Feb 8, 2017
Puma’s margins to grow in 2017 according to Deutsche Bank forecast
Feb 8, 2017
According to Deutsche Bank, German sport label Puma is expected to get back on track after years of restructuring. A study published at the end of January by Adrian Rott has forecasted in fact a return to strong growth and significant margins for Puma in 2017.
Given the growth prospects and the fact that Puma shares are still among the cheapest in the industry, Adrian Rott has reclassified them from the "hold" to the "buy" category, forecasting a share-price rise from €205 to €300.
According to Rott, Puma's boss Björn Gulden, in charge since 2013, is on a rising path. It took two years for the products whose development he oversaw to see the light of day, and now Puma is once again regarded as an accomplished brand, alongside Nike, Adidas and Under Armour, and it is becoming popular again in the USA, a key market for sports.
According to Rott, the collaborations with singer Rihanna and celebrity Kylie Jenner hold a lot of promise, especially since the limited edition models associated with them will be revamped in 2017, allowing Puma to earn market share by targeting the women's market. Another point in Puma's favour is the retro trend, heralding a major return to 1990s-style, logo-heavy looks.

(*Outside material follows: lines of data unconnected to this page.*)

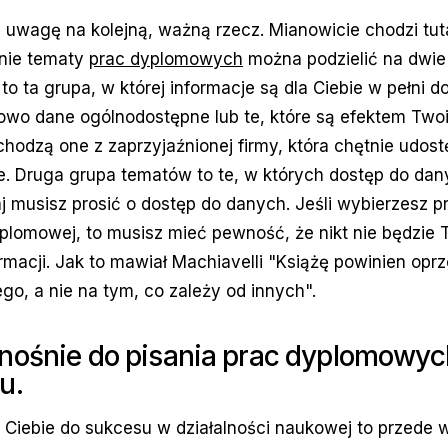
uwagę na kolejną, ważną rzecz. Mianowicie chodzi tut
lnie tematy
prac dyplomowych
można podzielić na dwie
 to ta grupa, w której informacje są dla Ciebie w pełni 
owo dane ogólnodostępne lub te, które są efektem Two
hodzą one z zaprzyjaźnionej firmy, która chętnie udos
e. Druga grupa tematów to te, w których dostęp do dan
aj musisz prosić o dostęp do danych. Jeśli wybierzesz 
plomowej, to musisz mieć pewność, że nikt nie będzie T
rmacji. Jak to mawiał Machiavelli "Książę powinien oprz
ego, a nie na tym, co zależy od innych".
nośnie do pisania prac dyplomowyc
u.
 Ciebie do sukcesu w działalności naukowej to przede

Deutsche Bank reckons that Puma's growth potential will not be affected by any change in share ownership, though the analysts are asking questions about Kering's intentions. Some are wondering if the French luxury and sport-lifestyle giant will take over Puma completely, or instead sell part of its stake in the brand.
According to experts, it is possible that Kering, which owns an 86% interest in Puma, will hold on to its stake even if the brand's profitability is clearly not the same as that of a luxury label. Puma will publish its annual results on 9th February.